Agriculture

International Women’s Day: 50,000 women farmers join protest at Singhu and Tikri

Women farmers have repeatedly expressed their acute concern over the last three months, about how the three farm laws will affect their lives

 
By Pritha Bhattacharya
Published: Monday 08 March 2021
A meeting at Pakora Chowk, Singhu. Photo: Samyukt Kisan Morcha

Around 50,000 women farmers joined their male counterparts at Singhu and Tikri on the borders of Delhi March 8, 2021 to celebrate their unique and long-standing participation in India’s largest farmers’ protest.

Women cultivators and agricultural labourers perform 70 per cent of all agricultural activities, according to a report published by international coalition of non-profits, Oxfam International.

Yet, their contribution is invisibilised and they are not acknowledged as farmers, according to the report. Despite their marginal status within the agricultural sector, women’s contribution to the ongoing farmers’ protests remains unprecedented and they are fulfilling multiple roles and responsibilities within the movement.

“The way women have lent support to the ongoing farmers’ protests deserves to be celebrated. The whole world today is celebrating their contribution and the recent TIME magazine cover dedicated to women farmers is only one example of that,” Navsharan Kaur, from Jawaharlal Nehru University, New Delhi, said.

“Several revolutionary slogans from within Punjab have also emerged that convey women’s commitment to the ongoing movement. One slogan among them is: bacha bacha jhok denge zamin pe karza rok denge (We will feed the furnace of revolution with our children. We will pay back the dues to the land),” Kaur added.

Women farmers have repeatedly expressed their acute concern over the last three months, about how the three controversial farm laws will affect their lives.

Kuljeet Kaur from Samyukt Kisan Morcha shared, “These three laws threaten to completely ruin our lives, our homes and our kitchens. When farmers don’t have money, how will they send their daughters to schools? It is a matter of our collective future,” she said.

Even though the key demand of women farmers remains the repeal of the three farm laws, as well as an assurance of minimum support prices, several other issues about women’s working conditions in the field were raised during the women’s day celebration.

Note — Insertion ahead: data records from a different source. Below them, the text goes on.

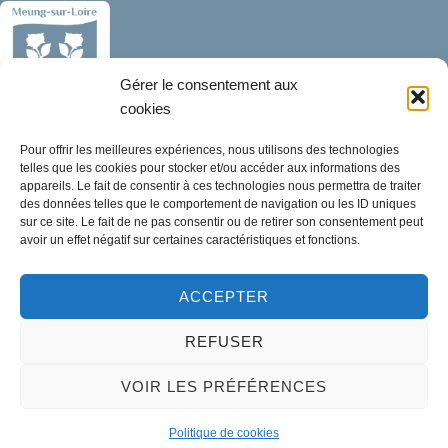
Gérer le consentement aux
cookies
Mairie de Meung-sur-Loire
Pour offrir les meilleures expériences, nous utilisons des technologies
Mairie,
telles que les cookies pour stocker et/ou accéder aux informations des
32 rue du Général de Gaulle,
appareils. Le fait de consentir à ces technologies nous permettra de traiter
des données telles que le comportement de navigation ou les ID uniques
45130 Meung-sur-Loire
sur ce site. Le fait de ne pas consentir ou de retirer son consentement peut
avoir un effet négatif sur certaines caractéristiques et fonctions.
02 38 46 94 94
mairie@meung-sur-loire.com
ACCEPTER
Horaires d'ouverture
REFUSER
Lundi :
9h00 à 12h30 & 13h30 à 18h00
Mardi :
14h00 à 17h30
VOIR LES PRÉFÉRENCES
Mercredi à vendredi :
Politique de cookies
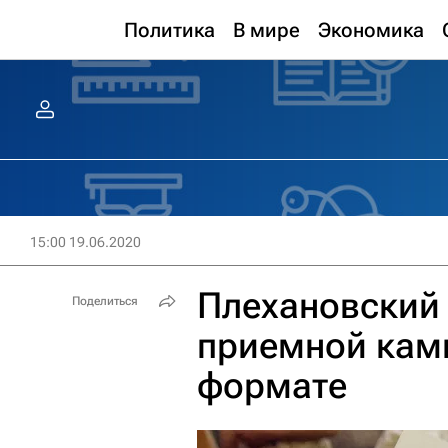
Политика
В мире
Экономика
15:00 19.06.2020
Плехановский 
Поделиться
приемной кам
формате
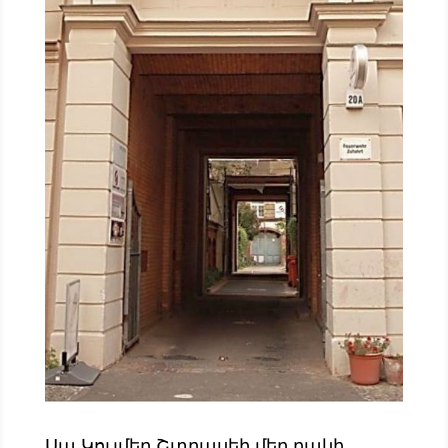
Սա Կուլմեր Շտրասեի մեր բակի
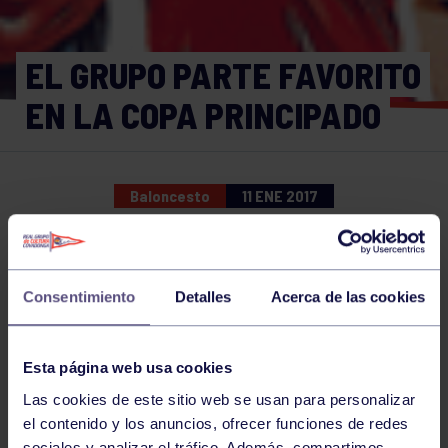
EL GRUPO PARTE FAVORITO
EN LA COPA PRINCIPADO
Baloncesto
11 ENE 2017
Comparte
Consentimiento
Detalles
Acerca de las cookies
NOTICIAS RELACIONADAS
Esta página web usa cookies
Las cookies de este sitio web se usan para personalizar
el contenido y los anuncios, ofrecer funciones de redes
sociales y analizar el tráfico. Además, compartimos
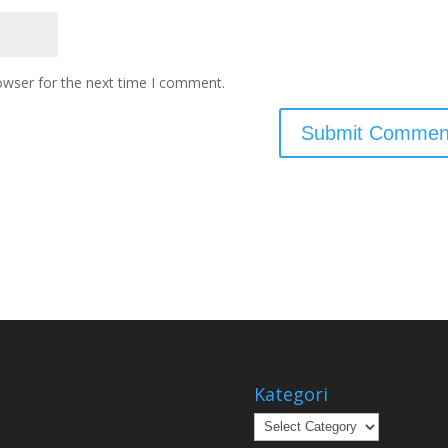
owser for the next time I comment.
Kategori
Kategori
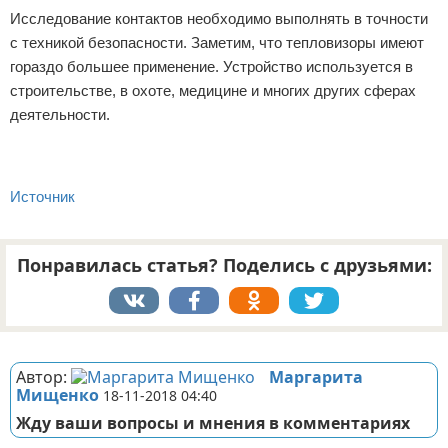
Исследование контактов необходимо выполнять в точности
с техникой безопасности. Заметим, что тепловизоры имеют
гораздо большее применение. Устройство используется в
строительстве, в охоте, медицине и многих других сферах
деятельности.
Источник
Понравилась статья? Поделись с друзьями:
Реклама
Автор:
Маргарита
Мищенко
18-11-2018 04:40
Жду ваши вопросы и мнения в комментариях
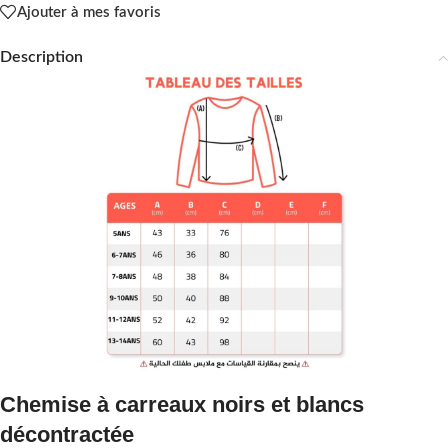
Ajouter à mes favoris
Description
Chemise à carreaux noirs et blancs
décontractée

“Whenever we talk about Women’s Day, we cannot ignore the fact that the largest number of women counted as workers are from agriculture. Women farmers at Singhu and Tikri are actively talking about sexual harassment, issues of Dalit landless women and women’s access to education and health-related facilities,” Kavita Kuruganti of ASHA Kisan Swaraj said.

Several women farmers are also demanding the implementation of the Swaminathan Commission report that suggested that farmers should have assured access to and control over basic resources such as land, water, credit and insurance.

Women farmers and organisers have also demanded the release of all women political prisoners including the activists arrested in the Bhima Koregaon case.

They are actively extending support to several other people-based movements that are resisting several oppressive laws brought in by the Bharatiya Janata Party-led Union government.